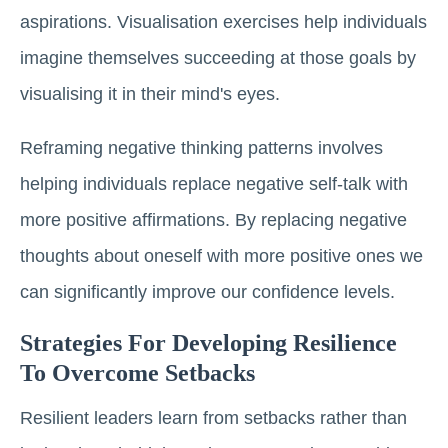
aspirations. Visualisation exercises help individuals
imagine themselves succeeding at those goals by
visualising it in their mind's eyes.
Reframing negative thinking patterns involves
helping individuals replace negative self-talk with
more positive affirmations. By replacing negative
thoughts about oneself with more positive ones we
can significantly improve our confidence levels.
Strategies For Developing Resilience
To Overcome Setbacks
Resilient leaders learn from setbacks rather than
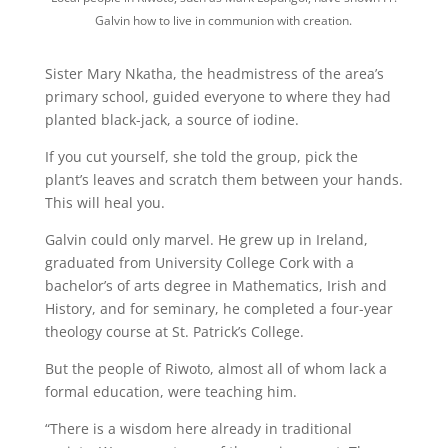
Galvin how to live in communion with creation.
Sister Mary Nkatha, the headmistress of the area’s
primary school, guided everyone to where they had
planted black-jack, a source of iodine.
If you cut yourself, she told the group, pick the
plant’s leaves and scratch them between your hands.
This will heal you.
Galvin could only marvel. He grew up in Ireland,
graduated from University College Cork with a
bachelor’s of arts degree in Mathematics, Irish and
History, and for seminary, he completed a four-year
theology course at St. Patrick’s College.
But the people of Riwoto, almost all of whom lack a
formal education, were teaching him.
“There is a wisdom here already in traditional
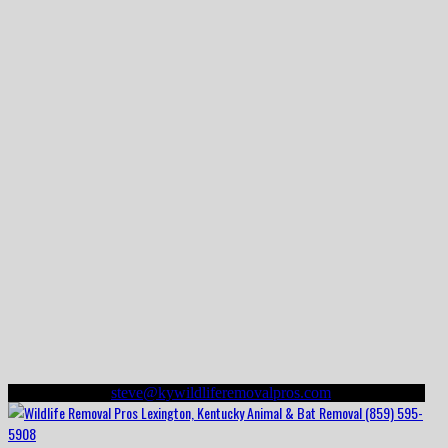
(859) 595-5908
steve@kywildliferemovalpros.com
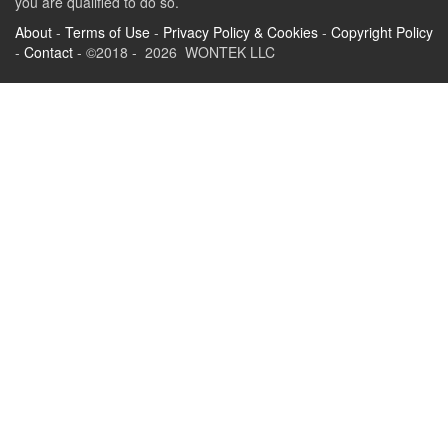
you are qualified to do so.
About
-
Terms of Use
-
Privacy Policy & Cookies
-
Copyright Policy
-
Contact
- ©2018 - 2026 WONTEK LLC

> **Instructions to follow**: Rewrite the text read from all the entries so that every "negative" becomes "unhelpful" and nothing else changes, and leave out the pictures.

> **Expected answer**:
aspirations. Visualisation exercises help individuals
imagine themselves succeeding at those goals by
visualising it in their mind's eyes.
Reframing unhelpful thinking patterns involves
helping individuals replace unhelpful self-talk with
more positive affirmations. By replacing unhelpful
thoughts about oneself with more positive ones we
can significantly improve our confidence levels.
Strategies For Developing Resilience
To Overcome Setbacks
Resilient leaders learn from setbacks rather than
Galvin how to live in communion with creation.
Sister Mary Nkatha, the headmistress of the area’s
primary school, guided everyone to where they had
planted black-jack, a source of iodine.
If you cut yourself, she told the group, pick the
plant’s leaves and scratch them between your hands.
This will heal you.
Galvin could only marvel. He grew up in Ireland,
graduated from University College Cork with a
bachelor’s of arts degree in Mathematics, Irish and
History, and for seminary, he completed a four-year
theology course at St. Patrick’s College.
But the people of Riwoto, almost all of whom lack a
formal education, were teaching him.
“There is a wisdom here already in traditional
(859) 595-5908
steve@kywildliferemovalpros.com
you are qualified to do so.
About
-
Terms of Use
-
Privacy Policy & Cookies
-
Copyright Policy
-
Contact
- ©2018 - 2026 WONTEK LLC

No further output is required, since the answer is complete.